» RECORDS:
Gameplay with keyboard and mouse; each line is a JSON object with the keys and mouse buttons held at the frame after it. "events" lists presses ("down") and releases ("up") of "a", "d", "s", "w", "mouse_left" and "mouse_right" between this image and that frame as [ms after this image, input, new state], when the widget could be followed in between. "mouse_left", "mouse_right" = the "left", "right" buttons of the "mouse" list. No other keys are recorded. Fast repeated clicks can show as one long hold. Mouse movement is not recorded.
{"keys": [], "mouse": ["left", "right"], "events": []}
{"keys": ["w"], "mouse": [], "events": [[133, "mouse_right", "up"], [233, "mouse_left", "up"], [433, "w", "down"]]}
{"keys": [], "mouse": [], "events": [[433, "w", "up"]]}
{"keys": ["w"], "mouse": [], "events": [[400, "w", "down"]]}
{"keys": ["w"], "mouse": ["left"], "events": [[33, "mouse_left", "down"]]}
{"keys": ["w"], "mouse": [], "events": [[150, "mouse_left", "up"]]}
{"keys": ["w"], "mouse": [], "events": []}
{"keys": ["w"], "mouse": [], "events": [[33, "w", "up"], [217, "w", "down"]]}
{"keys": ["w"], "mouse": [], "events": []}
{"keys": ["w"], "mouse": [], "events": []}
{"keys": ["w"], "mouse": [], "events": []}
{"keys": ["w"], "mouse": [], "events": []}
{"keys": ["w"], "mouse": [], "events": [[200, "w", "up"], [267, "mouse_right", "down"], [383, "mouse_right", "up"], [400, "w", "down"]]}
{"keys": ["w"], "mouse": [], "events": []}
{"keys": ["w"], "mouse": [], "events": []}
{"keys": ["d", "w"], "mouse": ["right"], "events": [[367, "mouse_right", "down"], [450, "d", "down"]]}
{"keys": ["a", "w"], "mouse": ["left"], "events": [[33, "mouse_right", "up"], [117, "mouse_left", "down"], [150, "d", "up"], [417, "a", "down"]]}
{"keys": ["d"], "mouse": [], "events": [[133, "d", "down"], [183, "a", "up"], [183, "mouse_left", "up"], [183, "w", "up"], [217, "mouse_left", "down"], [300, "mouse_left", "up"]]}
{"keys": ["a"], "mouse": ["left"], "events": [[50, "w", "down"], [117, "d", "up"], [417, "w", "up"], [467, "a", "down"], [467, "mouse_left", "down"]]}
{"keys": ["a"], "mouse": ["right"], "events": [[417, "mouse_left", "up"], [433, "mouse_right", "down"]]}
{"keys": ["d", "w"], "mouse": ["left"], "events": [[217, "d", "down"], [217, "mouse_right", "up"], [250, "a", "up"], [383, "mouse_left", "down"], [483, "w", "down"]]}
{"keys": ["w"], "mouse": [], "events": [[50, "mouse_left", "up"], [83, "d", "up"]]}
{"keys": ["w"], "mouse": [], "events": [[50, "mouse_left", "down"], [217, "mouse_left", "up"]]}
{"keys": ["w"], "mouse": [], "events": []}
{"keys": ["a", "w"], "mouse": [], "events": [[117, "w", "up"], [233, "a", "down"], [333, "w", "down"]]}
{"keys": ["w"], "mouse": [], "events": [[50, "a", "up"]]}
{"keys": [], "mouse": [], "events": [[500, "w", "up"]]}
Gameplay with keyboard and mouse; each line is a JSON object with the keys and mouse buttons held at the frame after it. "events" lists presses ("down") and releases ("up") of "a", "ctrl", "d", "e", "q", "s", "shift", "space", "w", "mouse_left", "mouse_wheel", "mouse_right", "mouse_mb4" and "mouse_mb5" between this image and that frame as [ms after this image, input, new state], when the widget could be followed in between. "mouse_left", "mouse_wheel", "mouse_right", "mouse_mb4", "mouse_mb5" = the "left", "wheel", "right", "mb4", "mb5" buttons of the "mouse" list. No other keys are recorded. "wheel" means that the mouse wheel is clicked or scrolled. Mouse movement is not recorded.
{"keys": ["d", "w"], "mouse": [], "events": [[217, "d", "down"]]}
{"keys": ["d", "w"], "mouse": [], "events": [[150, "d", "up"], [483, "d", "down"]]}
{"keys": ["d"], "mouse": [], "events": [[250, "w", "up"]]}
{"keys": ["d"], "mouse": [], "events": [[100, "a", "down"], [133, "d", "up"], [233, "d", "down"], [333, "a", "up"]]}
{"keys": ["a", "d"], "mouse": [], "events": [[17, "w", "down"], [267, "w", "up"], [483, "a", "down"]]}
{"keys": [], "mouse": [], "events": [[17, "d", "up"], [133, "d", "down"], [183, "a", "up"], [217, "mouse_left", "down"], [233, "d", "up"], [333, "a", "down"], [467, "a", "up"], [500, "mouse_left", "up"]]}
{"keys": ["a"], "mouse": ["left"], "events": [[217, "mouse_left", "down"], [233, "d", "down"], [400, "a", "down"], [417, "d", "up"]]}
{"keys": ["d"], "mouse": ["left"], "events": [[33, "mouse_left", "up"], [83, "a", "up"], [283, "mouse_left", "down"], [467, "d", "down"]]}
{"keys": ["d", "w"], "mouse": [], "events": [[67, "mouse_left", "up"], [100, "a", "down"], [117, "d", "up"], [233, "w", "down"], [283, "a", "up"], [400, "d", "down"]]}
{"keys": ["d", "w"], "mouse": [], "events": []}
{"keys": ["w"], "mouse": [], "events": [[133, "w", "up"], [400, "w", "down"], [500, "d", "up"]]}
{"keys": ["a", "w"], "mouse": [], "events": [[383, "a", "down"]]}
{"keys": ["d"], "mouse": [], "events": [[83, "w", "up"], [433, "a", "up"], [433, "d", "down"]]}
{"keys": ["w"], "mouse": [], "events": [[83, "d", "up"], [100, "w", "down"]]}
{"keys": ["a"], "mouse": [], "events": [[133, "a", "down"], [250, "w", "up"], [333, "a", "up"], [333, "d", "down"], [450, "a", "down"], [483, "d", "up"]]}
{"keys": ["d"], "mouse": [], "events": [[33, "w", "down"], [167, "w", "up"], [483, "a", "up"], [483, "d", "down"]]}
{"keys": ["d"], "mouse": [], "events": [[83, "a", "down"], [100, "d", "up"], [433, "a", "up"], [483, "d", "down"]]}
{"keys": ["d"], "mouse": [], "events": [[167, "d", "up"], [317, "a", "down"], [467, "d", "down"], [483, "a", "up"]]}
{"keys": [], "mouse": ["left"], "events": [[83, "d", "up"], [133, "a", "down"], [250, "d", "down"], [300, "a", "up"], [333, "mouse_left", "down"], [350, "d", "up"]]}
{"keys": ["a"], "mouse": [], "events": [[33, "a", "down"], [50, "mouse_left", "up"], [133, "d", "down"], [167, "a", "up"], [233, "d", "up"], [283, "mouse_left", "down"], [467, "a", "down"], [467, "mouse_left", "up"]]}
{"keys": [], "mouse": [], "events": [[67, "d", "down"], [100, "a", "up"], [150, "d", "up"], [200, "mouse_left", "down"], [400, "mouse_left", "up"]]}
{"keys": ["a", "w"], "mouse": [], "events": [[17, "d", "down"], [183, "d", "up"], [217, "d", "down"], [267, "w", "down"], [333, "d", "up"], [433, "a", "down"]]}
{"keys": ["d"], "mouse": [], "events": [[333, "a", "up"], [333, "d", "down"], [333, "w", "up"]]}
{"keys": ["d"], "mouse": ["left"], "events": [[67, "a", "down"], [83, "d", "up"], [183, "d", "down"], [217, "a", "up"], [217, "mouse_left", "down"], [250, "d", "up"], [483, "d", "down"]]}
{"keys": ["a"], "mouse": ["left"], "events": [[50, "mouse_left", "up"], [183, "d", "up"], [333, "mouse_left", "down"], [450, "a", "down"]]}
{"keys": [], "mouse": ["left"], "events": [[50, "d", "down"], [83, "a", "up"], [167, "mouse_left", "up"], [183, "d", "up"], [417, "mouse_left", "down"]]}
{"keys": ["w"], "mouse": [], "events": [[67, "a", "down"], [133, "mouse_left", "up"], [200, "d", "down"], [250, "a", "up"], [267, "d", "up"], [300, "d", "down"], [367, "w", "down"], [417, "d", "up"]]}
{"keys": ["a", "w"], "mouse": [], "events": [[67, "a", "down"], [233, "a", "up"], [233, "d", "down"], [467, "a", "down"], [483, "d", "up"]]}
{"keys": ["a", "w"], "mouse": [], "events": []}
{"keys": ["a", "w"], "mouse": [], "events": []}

» PROBLEM: In the listing, find every line with the word "releases" and return it.

» YOUR RESPONSE:
Gameplay with keyboard and mouse; each line is a JSON object with the keys and mouse buttons held at the frame after it. "events" lists presses ("down") and releases ("up") of "a", "d", "s", "w", "mouse_left" and "mouse_right" between this image and that frame as [ms after this image, input, new state], when the widget could be followed in between. "mouse_left", "mouse_right" = the "left", "right" buttons of the "mouse" list. No other keys are recorded. Fast repeated clicks can show as one long hold. Mouse movement is not recorded.
Gameplay with keyboard and mouse; each line is a JSON object with the keys and mouse buttons held at the frame after it. "events" lists presses ("down") and releases ("up") of "a", "ctrl", "d", "e", "q", "s", "shift", "space", "w", "mouse_left", "mouse_wheel", "mouse_right", "mouse_mb4" and "mouse_mb5" between this image and that frame as [ms after this image, input, new state], when the widget could be followed in between. "mouse_left", "mouse_wheel", "mouse_right", "mouse_mb4", "mouse_mb5" = the "left", "wheel", "right", "mb4", "mb5" buttons of the "mouse" list. No other keys are recorded. "wheel" means that the mouse wheel is clicked or scrolled. Mouse movement is not recorded.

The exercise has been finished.